Human pose keypoint data:
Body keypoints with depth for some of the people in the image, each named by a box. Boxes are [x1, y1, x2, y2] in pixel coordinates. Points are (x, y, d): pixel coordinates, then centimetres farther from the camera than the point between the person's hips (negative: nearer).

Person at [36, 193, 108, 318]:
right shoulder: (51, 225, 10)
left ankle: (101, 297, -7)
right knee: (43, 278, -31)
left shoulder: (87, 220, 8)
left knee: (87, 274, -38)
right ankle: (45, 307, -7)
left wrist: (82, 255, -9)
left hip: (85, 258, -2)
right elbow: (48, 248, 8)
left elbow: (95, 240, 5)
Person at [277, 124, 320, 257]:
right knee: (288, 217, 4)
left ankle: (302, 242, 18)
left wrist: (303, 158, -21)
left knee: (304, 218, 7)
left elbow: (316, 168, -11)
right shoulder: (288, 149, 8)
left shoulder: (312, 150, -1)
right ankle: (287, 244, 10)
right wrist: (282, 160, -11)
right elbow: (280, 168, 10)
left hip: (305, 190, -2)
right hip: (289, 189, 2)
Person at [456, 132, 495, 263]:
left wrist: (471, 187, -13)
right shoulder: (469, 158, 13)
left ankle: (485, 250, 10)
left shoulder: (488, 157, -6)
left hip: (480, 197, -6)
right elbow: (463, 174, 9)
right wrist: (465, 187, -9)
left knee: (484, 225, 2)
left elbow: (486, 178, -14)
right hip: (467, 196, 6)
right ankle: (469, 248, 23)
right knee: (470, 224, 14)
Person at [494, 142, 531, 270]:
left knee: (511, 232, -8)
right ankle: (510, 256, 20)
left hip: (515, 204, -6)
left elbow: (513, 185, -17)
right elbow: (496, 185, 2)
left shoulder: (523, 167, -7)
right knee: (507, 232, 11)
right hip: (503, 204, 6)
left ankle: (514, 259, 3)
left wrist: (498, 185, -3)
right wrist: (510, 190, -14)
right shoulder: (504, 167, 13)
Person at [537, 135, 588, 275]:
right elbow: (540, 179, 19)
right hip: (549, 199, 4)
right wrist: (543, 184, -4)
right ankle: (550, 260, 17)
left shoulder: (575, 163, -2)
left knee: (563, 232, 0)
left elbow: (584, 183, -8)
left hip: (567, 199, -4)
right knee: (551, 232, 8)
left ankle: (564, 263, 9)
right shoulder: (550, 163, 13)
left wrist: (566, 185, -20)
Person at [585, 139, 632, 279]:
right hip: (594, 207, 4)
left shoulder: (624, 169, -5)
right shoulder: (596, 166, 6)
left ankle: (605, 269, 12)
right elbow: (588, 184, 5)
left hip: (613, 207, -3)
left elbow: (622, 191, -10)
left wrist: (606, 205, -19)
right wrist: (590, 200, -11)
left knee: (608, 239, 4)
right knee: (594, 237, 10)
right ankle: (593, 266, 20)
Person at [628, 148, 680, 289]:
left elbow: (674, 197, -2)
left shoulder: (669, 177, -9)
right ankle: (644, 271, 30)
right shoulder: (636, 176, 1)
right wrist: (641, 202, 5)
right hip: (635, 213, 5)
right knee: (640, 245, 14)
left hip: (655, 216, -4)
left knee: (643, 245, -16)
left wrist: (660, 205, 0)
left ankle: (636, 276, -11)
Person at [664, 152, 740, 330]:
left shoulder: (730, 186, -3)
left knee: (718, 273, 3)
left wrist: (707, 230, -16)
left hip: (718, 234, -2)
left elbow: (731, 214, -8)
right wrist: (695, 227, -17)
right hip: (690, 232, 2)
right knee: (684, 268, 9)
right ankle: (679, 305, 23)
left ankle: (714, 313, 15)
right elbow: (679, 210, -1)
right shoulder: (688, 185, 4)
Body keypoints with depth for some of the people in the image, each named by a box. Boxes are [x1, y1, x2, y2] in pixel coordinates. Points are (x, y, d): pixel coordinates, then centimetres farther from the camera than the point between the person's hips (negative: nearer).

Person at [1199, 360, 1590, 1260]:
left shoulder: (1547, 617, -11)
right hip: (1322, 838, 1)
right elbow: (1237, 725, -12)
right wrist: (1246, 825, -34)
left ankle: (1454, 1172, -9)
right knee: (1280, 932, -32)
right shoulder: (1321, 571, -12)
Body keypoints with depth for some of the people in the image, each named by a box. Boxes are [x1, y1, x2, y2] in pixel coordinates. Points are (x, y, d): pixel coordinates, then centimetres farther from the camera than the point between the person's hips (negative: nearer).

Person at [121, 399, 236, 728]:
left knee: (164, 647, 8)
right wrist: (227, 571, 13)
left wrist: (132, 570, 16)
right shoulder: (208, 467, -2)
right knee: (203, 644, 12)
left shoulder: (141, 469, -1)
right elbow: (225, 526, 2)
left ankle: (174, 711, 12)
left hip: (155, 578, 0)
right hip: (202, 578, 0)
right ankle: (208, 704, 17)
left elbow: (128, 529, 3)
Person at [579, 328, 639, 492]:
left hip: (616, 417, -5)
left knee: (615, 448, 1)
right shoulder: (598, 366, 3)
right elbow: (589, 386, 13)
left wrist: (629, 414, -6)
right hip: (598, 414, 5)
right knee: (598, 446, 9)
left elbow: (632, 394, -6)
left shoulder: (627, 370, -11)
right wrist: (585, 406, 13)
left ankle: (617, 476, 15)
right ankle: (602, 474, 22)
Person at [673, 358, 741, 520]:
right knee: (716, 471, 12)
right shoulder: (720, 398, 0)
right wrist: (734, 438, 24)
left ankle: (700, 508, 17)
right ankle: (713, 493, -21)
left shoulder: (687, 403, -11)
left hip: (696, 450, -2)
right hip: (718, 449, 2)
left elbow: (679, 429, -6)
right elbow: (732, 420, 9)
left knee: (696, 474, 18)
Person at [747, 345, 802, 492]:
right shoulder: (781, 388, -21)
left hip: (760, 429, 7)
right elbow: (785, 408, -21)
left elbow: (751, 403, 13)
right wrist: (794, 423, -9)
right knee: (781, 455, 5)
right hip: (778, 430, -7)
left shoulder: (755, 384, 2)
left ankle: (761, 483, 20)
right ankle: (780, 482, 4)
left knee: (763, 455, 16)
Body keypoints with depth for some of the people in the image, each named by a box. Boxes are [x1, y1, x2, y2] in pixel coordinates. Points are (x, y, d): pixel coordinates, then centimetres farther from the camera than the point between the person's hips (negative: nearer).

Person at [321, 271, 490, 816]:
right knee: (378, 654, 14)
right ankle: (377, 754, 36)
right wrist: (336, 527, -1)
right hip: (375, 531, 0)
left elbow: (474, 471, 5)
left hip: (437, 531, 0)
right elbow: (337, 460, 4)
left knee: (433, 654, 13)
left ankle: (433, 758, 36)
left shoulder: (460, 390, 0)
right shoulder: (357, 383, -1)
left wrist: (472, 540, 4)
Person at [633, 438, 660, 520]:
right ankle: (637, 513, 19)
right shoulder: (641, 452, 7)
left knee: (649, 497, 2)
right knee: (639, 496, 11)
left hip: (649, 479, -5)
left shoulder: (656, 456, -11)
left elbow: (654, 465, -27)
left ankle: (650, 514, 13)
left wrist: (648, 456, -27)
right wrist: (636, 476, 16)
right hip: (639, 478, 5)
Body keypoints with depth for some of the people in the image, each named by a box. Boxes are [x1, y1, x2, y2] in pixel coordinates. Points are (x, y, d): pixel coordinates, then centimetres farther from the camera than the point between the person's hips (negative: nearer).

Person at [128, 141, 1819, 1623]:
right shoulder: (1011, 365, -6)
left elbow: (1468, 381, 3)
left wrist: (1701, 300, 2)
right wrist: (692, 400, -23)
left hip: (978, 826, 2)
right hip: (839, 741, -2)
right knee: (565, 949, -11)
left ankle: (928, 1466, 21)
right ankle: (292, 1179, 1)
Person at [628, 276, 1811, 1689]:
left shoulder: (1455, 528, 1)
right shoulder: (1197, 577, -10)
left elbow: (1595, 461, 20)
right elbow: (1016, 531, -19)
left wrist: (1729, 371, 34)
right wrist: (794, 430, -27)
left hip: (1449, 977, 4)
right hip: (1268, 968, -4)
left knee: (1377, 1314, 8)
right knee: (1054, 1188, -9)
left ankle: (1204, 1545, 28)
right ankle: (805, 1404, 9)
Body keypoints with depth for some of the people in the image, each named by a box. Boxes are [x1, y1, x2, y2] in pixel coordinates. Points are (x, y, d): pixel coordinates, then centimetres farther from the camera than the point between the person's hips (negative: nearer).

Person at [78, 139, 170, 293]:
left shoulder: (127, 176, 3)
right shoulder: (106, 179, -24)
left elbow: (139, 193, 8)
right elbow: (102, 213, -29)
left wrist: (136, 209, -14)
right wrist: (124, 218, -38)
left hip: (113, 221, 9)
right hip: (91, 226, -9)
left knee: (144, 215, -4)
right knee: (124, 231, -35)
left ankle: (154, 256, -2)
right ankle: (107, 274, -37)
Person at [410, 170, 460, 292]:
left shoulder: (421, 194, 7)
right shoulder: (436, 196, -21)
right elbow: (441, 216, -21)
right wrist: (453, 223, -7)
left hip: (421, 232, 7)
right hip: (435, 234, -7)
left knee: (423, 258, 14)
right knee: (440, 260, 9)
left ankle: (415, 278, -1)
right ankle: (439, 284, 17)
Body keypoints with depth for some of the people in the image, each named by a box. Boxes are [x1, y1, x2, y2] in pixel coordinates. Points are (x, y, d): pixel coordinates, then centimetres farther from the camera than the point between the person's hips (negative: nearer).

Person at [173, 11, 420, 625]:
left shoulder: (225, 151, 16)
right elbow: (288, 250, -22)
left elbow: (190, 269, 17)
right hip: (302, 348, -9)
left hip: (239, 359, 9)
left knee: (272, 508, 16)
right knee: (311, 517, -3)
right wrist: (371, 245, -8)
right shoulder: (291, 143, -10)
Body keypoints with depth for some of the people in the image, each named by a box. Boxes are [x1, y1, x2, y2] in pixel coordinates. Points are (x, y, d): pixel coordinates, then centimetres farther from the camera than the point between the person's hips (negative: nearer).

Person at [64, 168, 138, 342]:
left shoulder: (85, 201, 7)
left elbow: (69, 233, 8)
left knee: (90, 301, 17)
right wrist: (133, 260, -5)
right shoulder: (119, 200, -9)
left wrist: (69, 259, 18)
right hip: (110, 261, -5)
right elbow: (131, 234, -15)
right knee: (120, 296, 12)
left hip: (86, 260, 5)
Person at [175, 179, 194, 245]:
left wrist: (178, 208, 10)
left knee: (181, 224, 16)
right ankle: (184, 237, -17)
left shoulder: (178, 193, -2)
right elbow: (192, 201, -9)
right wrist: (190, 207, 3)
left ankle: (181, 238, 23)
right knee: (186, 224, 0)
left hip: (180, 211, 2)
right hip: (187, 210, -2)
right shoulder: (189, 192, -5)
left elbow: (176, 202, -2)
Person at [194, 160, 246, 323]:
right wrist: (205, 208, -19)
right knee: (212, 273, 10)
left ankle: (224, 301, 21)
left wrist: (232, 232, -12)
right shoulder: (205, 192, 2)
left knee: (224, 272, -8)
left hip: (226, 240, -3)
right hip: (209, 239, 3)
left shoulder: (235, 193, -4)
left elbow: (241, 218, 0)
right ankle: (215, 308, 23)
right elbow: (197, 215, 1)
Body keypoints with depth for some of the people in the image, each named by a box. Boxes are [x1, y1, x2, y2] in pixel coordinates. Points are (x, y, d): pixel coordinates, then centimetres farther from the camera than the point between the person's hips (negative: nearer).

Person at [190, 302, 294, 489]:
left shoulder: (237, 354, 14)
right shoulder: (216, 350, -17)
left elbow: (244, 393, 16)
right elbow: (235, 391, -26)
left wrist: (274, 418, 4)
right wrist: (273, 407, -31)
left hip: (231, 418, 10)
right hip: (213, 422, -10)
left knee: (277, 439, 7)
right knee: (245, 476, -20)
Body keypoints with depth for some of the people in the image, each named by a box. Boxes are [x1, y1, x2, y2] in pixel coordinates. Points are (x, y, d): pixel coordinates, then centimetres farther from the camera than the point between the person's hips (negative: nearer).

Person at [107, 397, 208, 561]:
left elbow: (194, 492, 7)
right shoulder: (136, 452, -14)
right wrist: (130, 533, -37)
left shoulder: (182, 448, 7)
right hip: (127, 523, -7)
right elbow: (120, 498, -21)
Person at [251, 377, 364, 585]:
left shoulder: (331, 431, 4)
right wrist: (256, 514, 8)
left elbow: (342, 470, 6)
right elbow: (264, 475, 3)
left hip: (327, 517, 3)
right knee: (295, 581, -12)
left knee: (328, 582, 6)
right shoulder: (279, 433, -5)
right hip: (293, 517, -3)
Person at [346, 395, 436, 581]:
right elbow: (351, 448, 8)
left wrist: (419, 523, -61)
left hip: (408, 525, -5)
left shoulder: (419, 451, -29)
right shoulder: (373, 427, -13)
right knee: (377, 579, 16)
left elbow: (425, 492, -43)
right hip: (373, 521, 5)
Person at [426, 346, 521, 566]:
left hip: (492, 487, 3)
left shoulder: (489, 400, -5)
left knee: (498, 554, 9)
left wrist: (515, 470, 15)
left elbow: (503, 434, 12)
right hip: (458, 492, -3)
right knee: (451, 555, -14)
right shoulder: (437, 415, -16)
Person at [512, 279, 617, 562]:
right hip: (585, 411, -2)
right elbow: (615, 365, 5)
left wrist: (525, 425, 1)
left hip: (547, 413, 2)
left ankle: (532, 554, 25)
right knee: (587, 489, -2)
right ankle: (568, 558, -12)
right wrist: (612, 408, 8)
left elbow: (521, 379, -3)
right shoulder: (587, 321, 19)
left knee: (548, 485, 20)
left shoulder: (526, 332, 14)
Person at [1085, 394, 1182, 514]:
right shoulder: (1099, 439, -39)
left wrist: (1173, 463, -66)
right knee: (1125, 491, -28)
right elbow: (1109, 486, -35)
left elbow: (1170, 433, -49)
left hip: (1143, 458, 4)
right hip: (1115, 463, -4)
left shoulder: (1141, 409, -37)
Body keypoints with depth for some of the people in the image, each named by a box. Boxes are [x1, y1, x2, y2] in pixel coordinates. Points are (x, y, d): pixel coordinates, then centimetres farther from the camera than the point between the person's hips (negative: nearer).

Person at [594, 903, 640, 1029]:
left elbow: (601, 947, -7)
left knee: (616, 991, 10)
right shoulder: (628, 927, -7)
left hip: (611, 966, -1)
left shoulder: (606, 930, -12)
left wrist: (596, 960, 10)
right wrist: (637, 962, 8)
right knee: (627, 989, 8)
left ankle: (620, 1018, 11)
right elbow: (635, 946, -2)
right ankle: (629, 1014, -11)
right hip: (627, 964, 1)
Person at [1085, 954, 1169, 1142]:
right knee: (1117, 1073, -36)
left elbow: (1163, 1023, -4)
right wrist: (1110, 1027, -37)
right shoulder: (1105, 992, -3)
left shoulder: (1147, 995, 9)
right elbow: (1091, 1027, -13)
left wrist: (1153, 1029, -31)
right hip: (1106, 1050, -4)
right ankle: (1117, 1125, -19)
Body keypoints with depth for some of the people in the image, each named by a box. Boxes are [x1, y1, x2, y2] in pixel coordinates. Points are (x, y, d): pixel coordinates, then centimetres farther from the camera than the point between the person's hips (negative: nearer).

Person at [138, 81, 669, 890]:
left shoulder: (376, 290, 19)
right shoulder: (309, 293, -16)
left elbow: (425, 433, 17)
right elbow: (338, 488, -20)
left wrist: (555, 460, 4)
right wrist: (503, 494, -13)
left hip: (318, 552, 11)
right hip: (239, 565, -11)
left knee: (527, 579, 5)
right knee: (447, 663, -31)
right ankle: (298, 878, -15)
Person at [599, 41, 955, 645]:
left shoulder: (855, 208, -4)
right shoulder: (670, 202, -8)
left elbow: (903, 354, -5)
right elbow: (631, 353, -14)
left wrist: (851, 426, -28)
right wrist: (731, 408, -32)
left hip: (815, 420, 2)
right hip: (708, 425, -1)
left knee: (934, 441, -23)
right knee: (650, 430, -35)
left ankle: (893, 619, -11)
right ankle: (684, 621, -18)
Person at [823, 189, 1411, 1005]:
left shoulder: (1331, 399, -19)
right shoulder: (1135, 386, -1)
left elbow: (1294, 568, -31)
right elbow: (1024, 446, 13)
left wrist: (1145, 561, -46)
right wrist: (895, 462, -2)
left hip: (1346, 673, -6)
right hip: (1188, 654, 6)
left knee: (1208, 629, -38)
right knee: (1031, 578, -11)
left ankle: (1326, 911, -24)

- [EXERCISE PROMPT] Each line above from the one with "right hip: (202, 578, 0)" up to and including the one with "right hip: (598, 414, 5)" must be set down exactly, and no line outside that span may appear.

- [RESULT OF THE EXERCISE]
right hip: (202, 578, 0)
right ankle: (208, 704, 17)
left elbow: (128, 529, 3)
Person at [579, 328, 639, 492]:
left hip: (616, 417, -5)
left knee: (615, 448, 1)
right shoulder: (598, 366, 3)
right elbow: (589, 386, 13)
left wrist: (629, 414, -6)
right hip: (598, 414, 5)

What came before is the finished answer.